The guidelines say: “All patients are eligible to receive critical care beds and services ... but available resources will be allocated according to priority score.”
Then comes the knotty problem of “ties”, and the guidance proposes four age groups, in descending order of priority: 12-40, 41-60, 61-75 and 75-plus.
“The ethical justification for incorporating the life-cycle principle is that it is a valuable goal to give individuals equal opportunity to pass through the stages of life – childhood, young adulthood, middle age and old age,” say the guidelines.
“The justification for this principle does not rely on considerations of one’s intrinsic worth or social utility. Rather, younger individuals receive priority because they have had the least opportunity to live through life’s stages.
“Evidence suggests that when individuals are asked to consider situations of absolute scarcity of life-sustaining resources, most believe younger patients should be prioritised over older ones.”
Health workers given heightened priority “should be broadly construed to include those individuals who play a critical role in the chain of treating patients and maintain societal order”.
Singh and Moodley said it was not clear how clinicians would be able to decide who to put in this group amid a pandemic surge, but they said such prioritisation was ethically defensible “and should be implemented to preserve a highly skilled and limited healthcare resource during the pandemic, and beyond”.
The Critical Care Society said daily or twice-daily determinations should be made about what priority scores will result in access to critical care.
“These ... should be based on real-time knowledge of the degree of scarcity of critical-care resources, as well as information about the predicted volume of new cases that will be presenting for care over the [next few days].”

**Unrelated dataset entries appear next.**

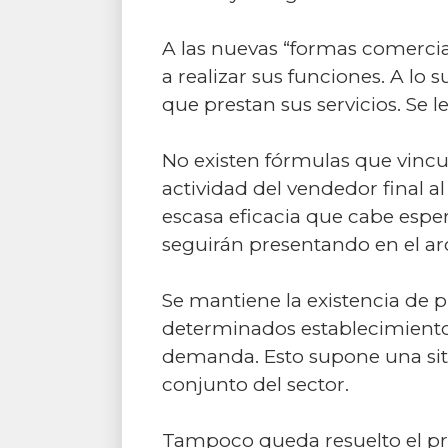
A las nuevas “formas comercial
a realizar sus funciones. A lo
que prestan sus servicios. Se 
No existen fórmulas que vincul
actividad del vendedor final a
escasa eficacia que cabe esp
seguirán presentando en el ar
Se mantiene la existencia de 
determinados establecimientos
demanda. Esto supone una sit
conjunto del sector.
Tampoco queda resuelto el prob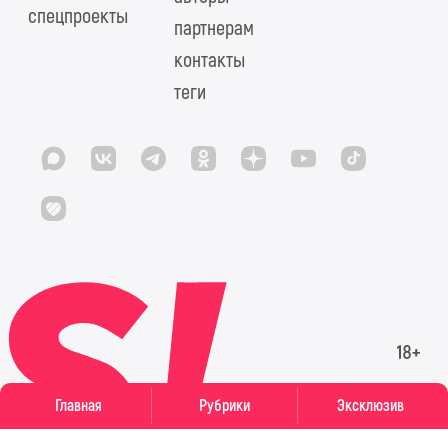
спецпроекты
партнерам
контакты
теги
Главная
Рубрики
Эксклюзив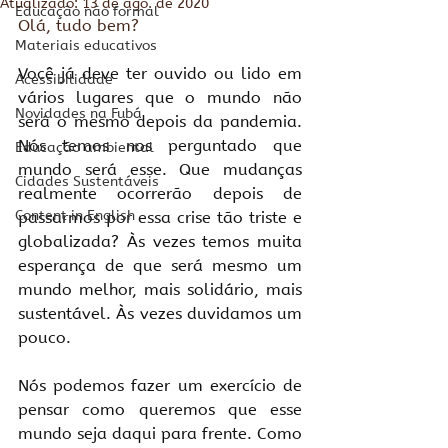
Atualizado:
13 de ago. de 2020
Educação não formal
Olá, tudo bem?
Materiais educativos
Você já deve ter ouvido ou lido em 
Acessibilidade
vários lugares que o mundo não 
Novidades na Fubá
será o mesmo depois da pandemia. 
Nós temos nos perguntado que 
Educação ambiental
mundo será esse. Que mudanças 
Cidades Sustentáveis
realmente ocorrerão depois de 
Content in English
passarmos por essa crise tão triste e 
globalizada? Às vezes temos muita 
esperança de que será mesmo um 
mundo melhor, mais solidário, mais 
sustentável. Às vezes duvidamos um 
pouco.
Nós podemos fazer um exercício de 
pensar como queremos que esse 
mundo seja daqui para frente. Como 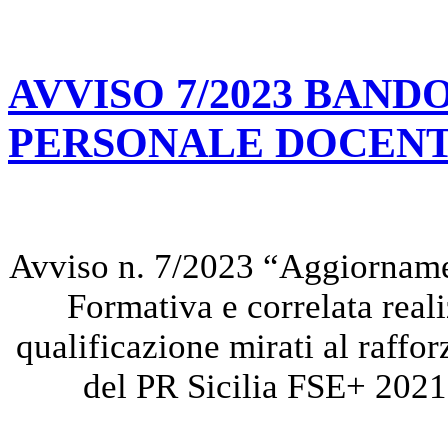
AVVISO 7/2023 BAN
PERSONALE DOCEN
Avviso n. 7/2023 “Aggiorname
Formativa e correlata reali
qualificazione mirati al raffor
del PR Sicilia FSE+ 202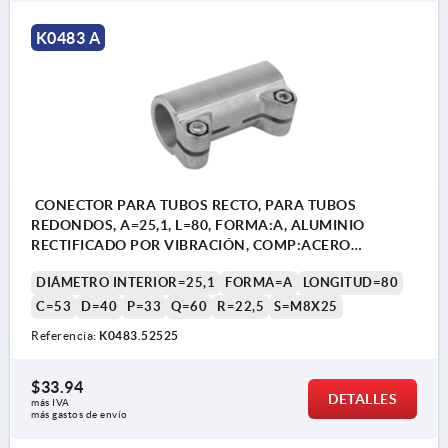
K0483 A
CONECTOR PARA TUBOS RECTO, PARA TUBOS
REDONDOS, A=25,1, L=80, FORMA:A, ALUMINIO
RECTIFICADO POR VIBRACIÓN, COMP:ACERO
CINCADO
DIÁMETRO INTERIOR=25,1
FORMA=A
LONGITUD=80
C=53
D=40
P=33
Q=60
R=22,5
S=M8X25
Referencia:
K0483.52525
$33.94
DETALLES
más IVA 
más gastos de envío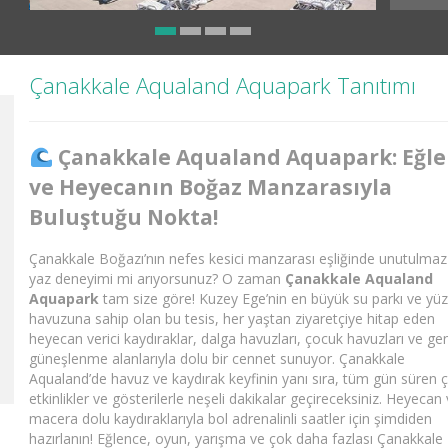
Çanakkale Aqualand Aquapark Tanıtımı
Çanakkale Aqualand Aquapark: Eğl
ve Heyecanın Boğaz Manzarasıyla
Buluştuğu Nokta!
Çanakkale Boğazı’nın nefes kesici manzarası eşliğinde unutulmaz 
yaz deneyimi mi arıyorsunuz? O zaman
Çanakkale Aqualand
Aquapark
tam size göre! Kuzey Ege’nin en büyük su parkı ve y
havuzuna sahip olan bu tesis, her yaştan ziyaretçiye hitap eden
heyecan verici kaydıraklar, dalga havuzları, çocuk havuzları ve ge
güneşlenme alanlarıyla dolu bir cennet sunuyor. Çanakkale
Aqualand’de havuz ve kaydırak keyfinin yanı sıra, tüm gün süren çe
etkinlikler ve gösterilerle neşeli dakikalar geçireceksiniz. Heyecan
macera dolu kaydıraklarıyla bol adrenalinli saatler için şimdiden
hazırlanın! Eğlence, oyun, yarışma ve çok daha fazlası Çanakkale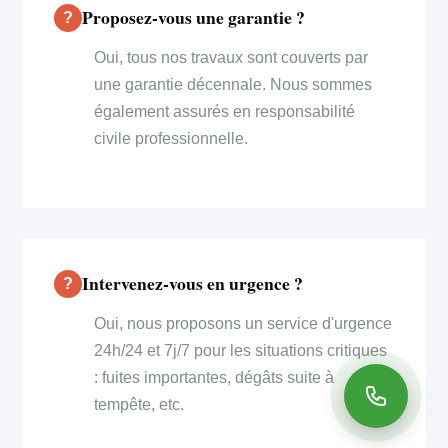
Proposez-vous une garantie ?
Oui, tous nos travaux sont couverts par
une garantie décennale. Nous sommes
également assurés en responsabilité
civile professionnelle.
Intervenez-vous en urgence ?
Oui, nous proposons un service d'urgence
24h/24 et 7j/7 pour les situations critiques
: fuites importantes, dégâts suite à
tempête, etc.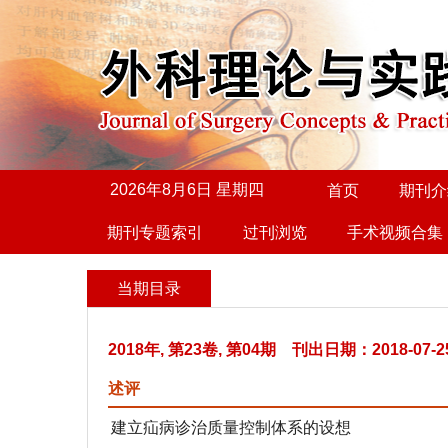
2026年8月6日 星期四
首页
期刊介
期刊专题索引
过刊浏览
手术视频合集
当期目录
2018年, 第23卷, 第04期 刊出日期：2018-07-2
述评
建立疝病诊治质量控制体系的设想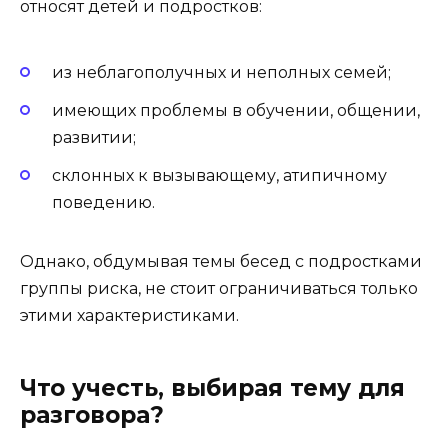
относят детей и подростков:
из неблагополучных и неполных семей;
имеющих проблемы в обучении, общении,
развитии;
склонных к вызывающему, атипичному
поведению.
Однако, обдумывая темы бесед с подростками
группы риска, не стоит ограничиваться только
этими характеристиками.
Что учесть, выбирая тему для
разговора?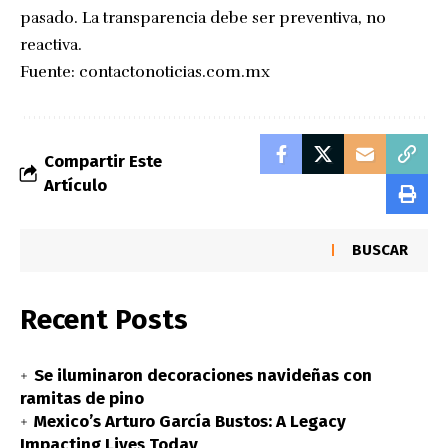
pasado. La transparencia debe ser preventiva, no
reactiva.
Fuente:
contactonoticias.com.mx
Compartir Este
Artículo
BUSCAR
Recent Posts
Se iluminaron decoraciones navideñas con
ramitas de pino
Mexico’s Arturo García Bustos: A Legacy
Impacting Lives Today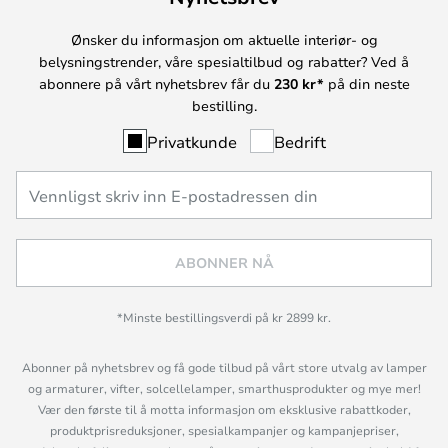
Ønsker du informasjon om aktuelle interiør- og
belysningstrender, våre spesialtilbud og rabatter? Ved å
abonnere på vårt nyhetsbrev får du
230 kr*
på din neste
bestilling.
Privatkunde
Bedrift
ABONNER NÅ
*Minste bestillingsverdi på kr 2899 kr.
Abonner på nyhetsbrev og få gode tilbud på vårt store utvalg av lamper
og armaturer, vifter, solcellelamper, smarthusprodukter og mye mer!
Vær den første til å motta informasjon om eksklusive rabattkoder,
produktprisreduksjoner, spesialkampanjer og kampanjepriser,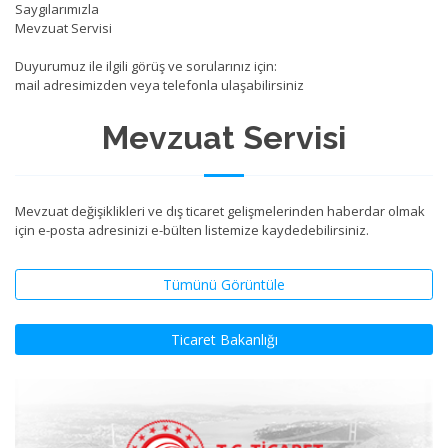
Saygılarımızla
Mevzuat Servisi
Duyurumuz ile ilgili görüş ve sorularınız için:
mail adresimizden veya telefonla ulaşabilirsiniz
Mevzuat Servisi
Mevzuat değişiklikleri ve dış ticaret gelişmelerinden haberdar olmak
için e-posta adresinizi e-bülten listemize kaydedebilirsiniz.
Tümünü Görüntüle
Ticaret Bakanlığı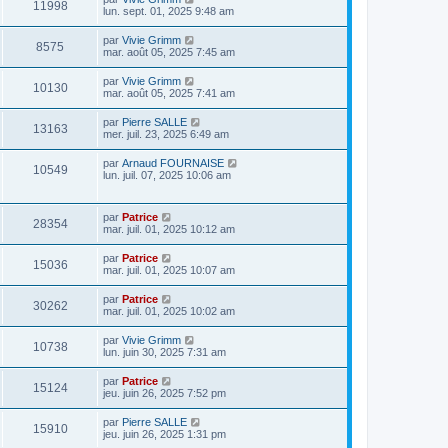
11998
lun. sept. 01, 2025 9:48 am
par
Vivie Grimm
8575
mar. août 05, 2025 7:45 am
par
Vivie Grimm
10130
mar. août 05, 2025 7:41 am
par
Pierre SALLE
13163
mer. juil. 23, 2025 6:49 am
par
Arnaud FOURNAISE
10549
lun. juil. 07, 2025 10:06 am
par
Patrice
28354
mar. juil. 01, 2025 10:12 am
par
Patrice
15036
mar. juil. 01, 2025 10:07 am
par
Patrice
30262
mar. juil. 01, 2025 10:02 am
par
Vivie Grimm
10738
lun. juin 30, 2025 7:31 am
par
Patrice
15124
jeu. juin 26, 2025 7:52 pm
par
Pierre SALLE
15910
jeu. juin 26, 2025 1:31 pm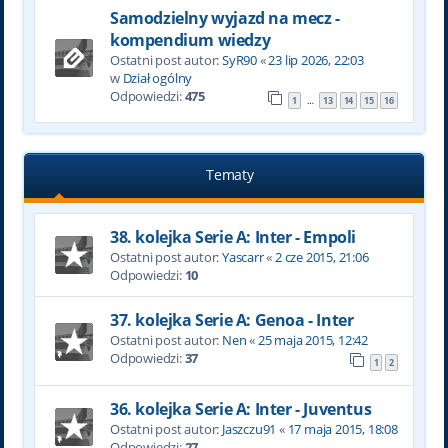
Samodzielny wyjazd na mecz -
kompendium wiedzy
Ostatni post autor:
SyR90
«
23 lip 2026, 22:03
w
Dział ogólny
Odpowiedzi:
475
1
13
14
15
16
…
Tematy
38. kolejka Serie A: Inter - Empoli
Ostatni post autor:
Yascarr
«
2 cze 2015, 21:06
Odpowiedzi:
10
37. kolejka Serie A: Genoa - Inter
Ostatni post autor:
Nen
«
25 maja 2015, 12:42
Odpowiedzi:
37
1
2
36. kolejka Serie A: Inter - Juventus
Ostatni post autor:
Jaszczu91
«
17 maja 2015, 18:08
Odpowiedzi:
27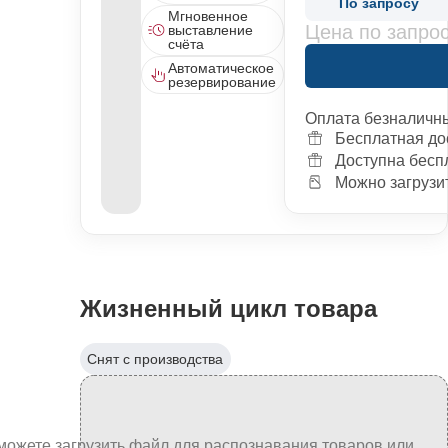
По запросу
Мгновенное
Цена по запро
выставление
счёта
Автоматическое
резервирование
Оплата безналичн
Бесплатная до
Доступна бесп
Можно загрузит
Жизненный цикл товара
Снят с производства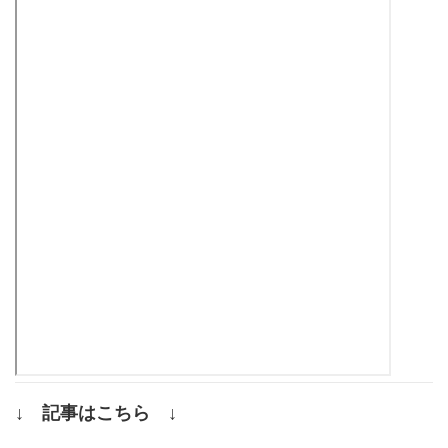
↓ 記事はこちら ↓
.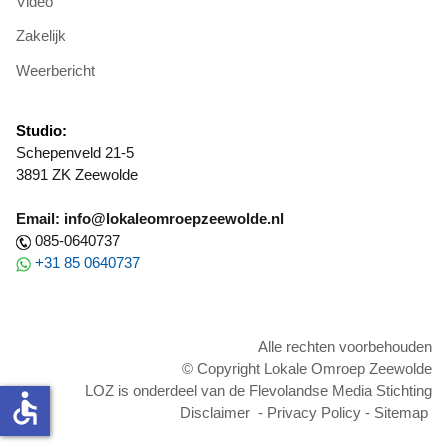
Video
Zakelijk
Weerbericht
Studio:
Schepenveld 21-5
3891 ZK Zeewolde
Email: info@lokaleomroepzeewolde.nl
085-0640737
+31 85 0640737
Alle rechten voorbehouden
© Copyright Lokale Omroep Zeewolde
LOZ is onderdeel van de Flevolandse Media Stichting
accessible
Disclaimer
-
Privacy Policy
-
Sitemap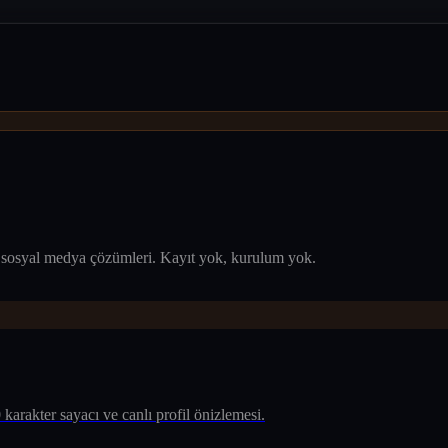
nel sosyal medya çözümleri. Kayıt yok, kurulum yok.
 karakter sayacı ve canlı profil önizlemesi.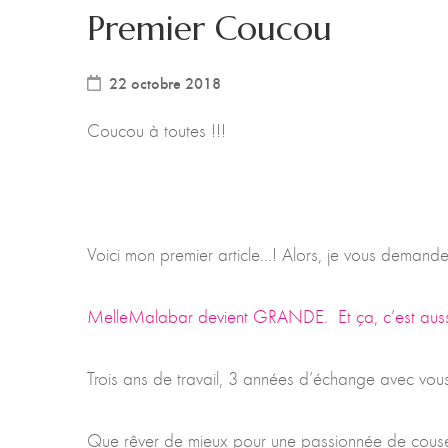
Premier Coucou
22 octobre 2018
Coucou à toutes !!!
Voici mon premier article…! Alors, je vous demande 
MelleMalabar devient GRANDE. Et ça, c’est aussi
Trois ans de travail, 3 années d’échange avec vous
Que rêver de mieux pour une passionnée de couset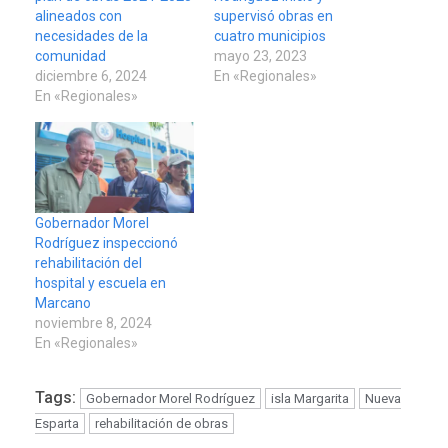
alineados con
supervisó obras en
necesidades de la
cuatro municipios
comunidad
mayo 23, 2023
diciembre 6, 2024
En «Regionales»
En «Regionales»
Gobernador Morel
Rodríguez inspeccionó
rehabilitación del
hospital y escuela en
Marcano
noviembre 8, 2024
En «Regionales»
Tags:
Gobernador Morel Rodríguez
isla Margarita
Nueva
Esparta
rehabilitación de obras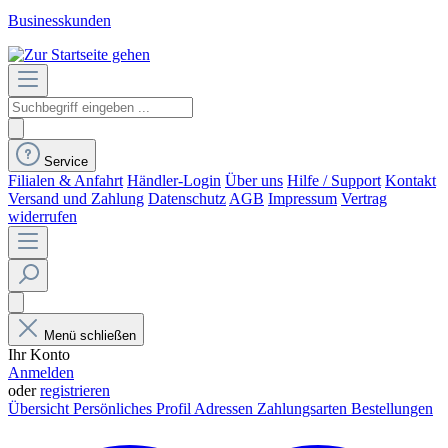
Businesskunden
Service
Filialen & Anfahrt
Händler-Login
Über uns
Hilfe / Support
Kontakt
Versand und Zahlung
Datenschutz
AGB
Impressum
Vertrag
widerrufen
Menü schließen
Ihr Konto
Anmelden
oder
registrieren
Übersicht
Persönliches Profil
Adressen
Zahlungsarten
Bestellungen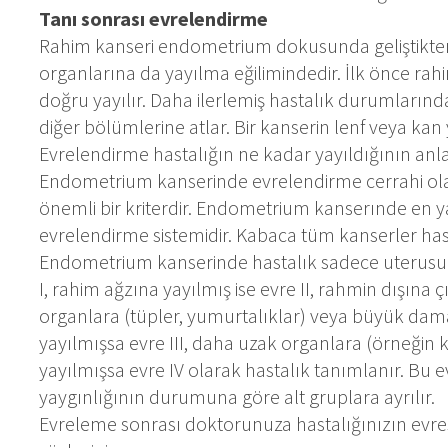
Tanı sonrası evrelendirme
Rahim kanseri endometrium dokusunda geliştikten
organlarına da yayılma eğilimindedir. İlk önce rahi
doğru yayılır. Daha ilerlemiş hastalık durumlarında
diğer bölümlerine atlar. Bir kanserin lenf veya kan
Evrelendirme hastalığın ne kadar yayıldığının anlaş
Endometrium kanserinde evrelendirme cerrahi olara
önemli bir kriterdir. Endometrium kanserınde en 
evrelendirme sistemidir. Kabaca tüm kanserler hasta
Endometrium kanserinde hastalık sadece uterusun
I, rahim ağzına yayılmış ise evre II, rahmin dışı
organlara (tüpler, yumurtalıklar) veya büyük damar
yayılmışsa evre III, daha uzak organlara (örneğin k
yayılmışsa evre IV olarak hastalık tanımlanır. Bu ev
yaygınlığının durumuna göre alt gruplara ayrılır.
Evreleme sonrası doktorunuza hastalığınızın evres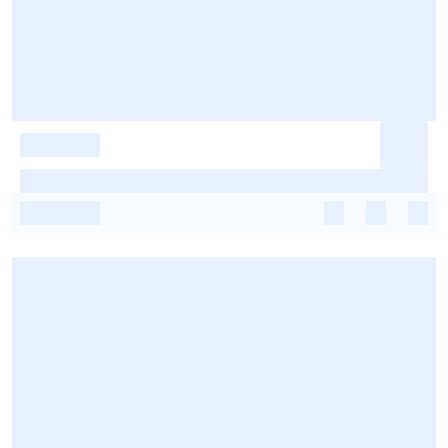
-
-
-
-
-
-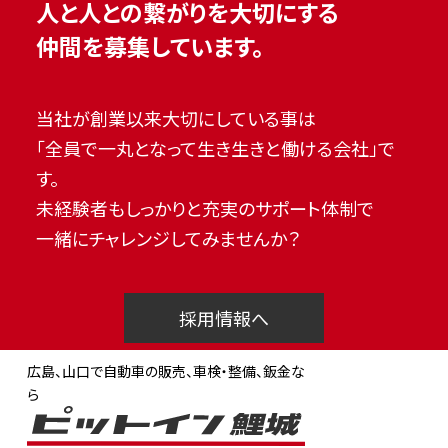
人と人との繋がりを大切にする
仲間を募集しています。
当社が創業以来大切にしている事は
「全員で一丸となって生き生きと働ける会社」で
す。
未経験者もしっかりと充実のサポート体制で
一緒にチャレンジしてみませんか？
採用情報へ
広島、山口で自動車の販売、車検・整備、鈑金な
ら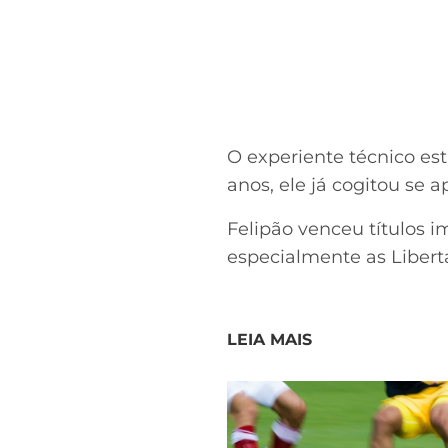
O experiente técnico es
anos, ele já cogitou se 
Felipão venceu títulos i
especialmente as Libert
LEIA MAIS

Finally, the guidelines say patients admitted to critical care should be reassessed after 48 hours, then daily.
“Patients showing improvement will continue to receive critical care services until the next assessment,” says the document.
“If there are patients in the queue for critical care services, then patients who upon reassessment show substantial clinical deterioration ... that portends a very low chance of survival should have critical care withdrawn, including discontinuation of mechanical ventilation, after this decision is disclosed to the patient and/or family.”
These patients should then receive “medical care including intensive symptom management and psychosocial support. Where available, specialist palliative care teams will be available for consultation ... Families are to be intimately involved in these processes.”
Again, Singh and Moodley said such decisions were ethically defensible during a pandemic, although they would have to be made “virtually instantaneously” if a surge of Covid-19 patients hit the health sector.